= Otsu Lakeside Nagisa Park =

Park in Japan

 Otsu Lakeside Nagisa Park (大津湖岸なぎさ公園, Ōtsu Kogan Nagisa Kōen) is a park in Otsu City, Shiga Prefecture, Japan, on the shores of Lake Biwa. It is renowned for its views, being one of the top 100 Views of Nature in Kansai, and is popular with both locals and visitors.

== Layout ==
The park is long and narrow, running in a 4.8km long strip along the lakeshore of Lake Biwa from Otsu-Hama to the Omi-Ohashi bridge.

The park was completed in 1998, and is divided into 6 different areas along its length. These areas are the event plaza, the Utsugi no Mori forest, the Nagisa Promenade, the Citizen Plaza, Sunshine Beach, and the Zeze-Seiran no Michi Pathway.

== Activities ==
During the warmer months visitors can do water sports off the beach areas, and picnic on the beach or grassy areas.

During the cherry blossom season, the park is popular due to its numerous cherry trees. The Kawazu cherry trees bloom earlier than other varieties, and start to bloom in the park from late February.

The park also features roughly 50,000 Shibazakura (しばざくら、moss phlox) plants. These plants bloom with intense pink flowers, forming a thick pink carpet. The best season to see the flowers is from early April to early May.

The Citizen Plaza has panoramic views of Mount Hiei and the Hira Mountains, as well as nighttime views of the lights of the cityscape.

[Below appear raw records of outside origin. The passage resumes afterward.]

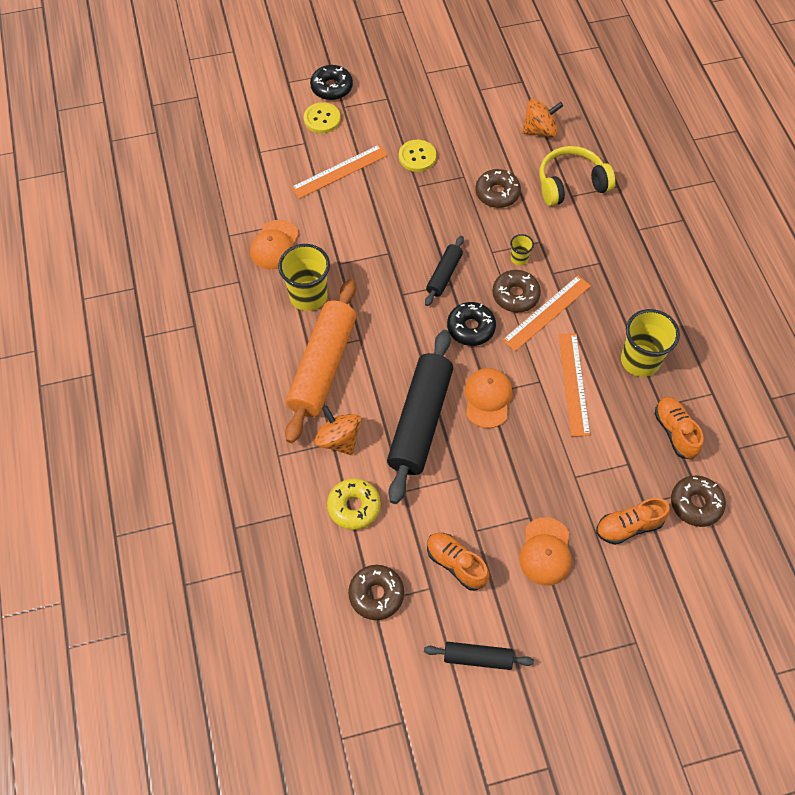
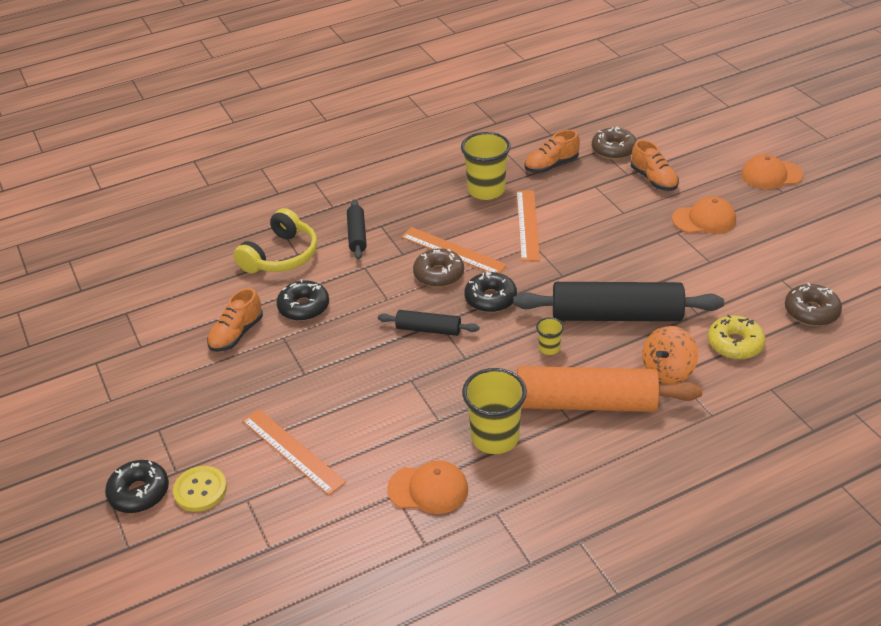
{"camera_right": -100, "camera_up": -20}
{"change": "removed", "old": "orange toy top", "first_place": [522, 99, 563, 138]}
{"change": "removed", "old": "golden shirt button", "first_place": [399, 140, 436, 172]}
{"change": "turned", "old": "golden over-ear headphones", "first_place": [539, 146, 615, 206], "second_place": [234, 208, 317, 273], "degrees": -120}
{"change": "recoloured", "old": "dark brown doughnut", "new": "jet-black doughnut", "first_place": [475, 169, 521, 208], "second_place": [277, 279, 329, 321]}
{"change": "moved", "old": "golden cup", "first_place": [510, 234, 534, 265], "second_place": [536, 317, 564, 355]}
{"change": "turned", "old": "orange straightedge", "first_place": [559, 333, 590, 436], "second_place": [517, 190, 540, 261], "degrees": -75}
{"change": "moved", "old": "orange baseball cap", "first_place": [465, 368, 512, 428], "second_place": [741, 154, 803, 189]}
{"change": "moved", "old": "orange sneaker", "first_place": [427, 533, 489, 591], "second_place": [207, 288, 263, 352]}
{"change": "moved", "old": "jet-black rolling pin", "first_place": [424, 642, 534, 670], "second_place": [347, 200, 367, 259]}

In August, the Lake Biwa Great Fireworks Festival is held just offshore from the park. Approximately ten thousand fireworks are set off over an hour, and roughly 300,000 people watch the fireworks display. The 2025 version of this festival will be held on August 8th.

== Access ==

- Train - Ōtsu Station is on the JR Biwako Line. Trains from Kyoto Station take approximately 30 minutes. The park is approximately 15 minutes walk from Otsu station.
- Bus - The number 18 bus from Kyoto station arrives at Ōtsu station in approximately 45 minutes.
- Bicycle - it is possible to cycle from Kyoto. There are several bicycle rental shops in the Kyoto Station area. Following the Lake Biwa Canal, the ride takes roughly one hour.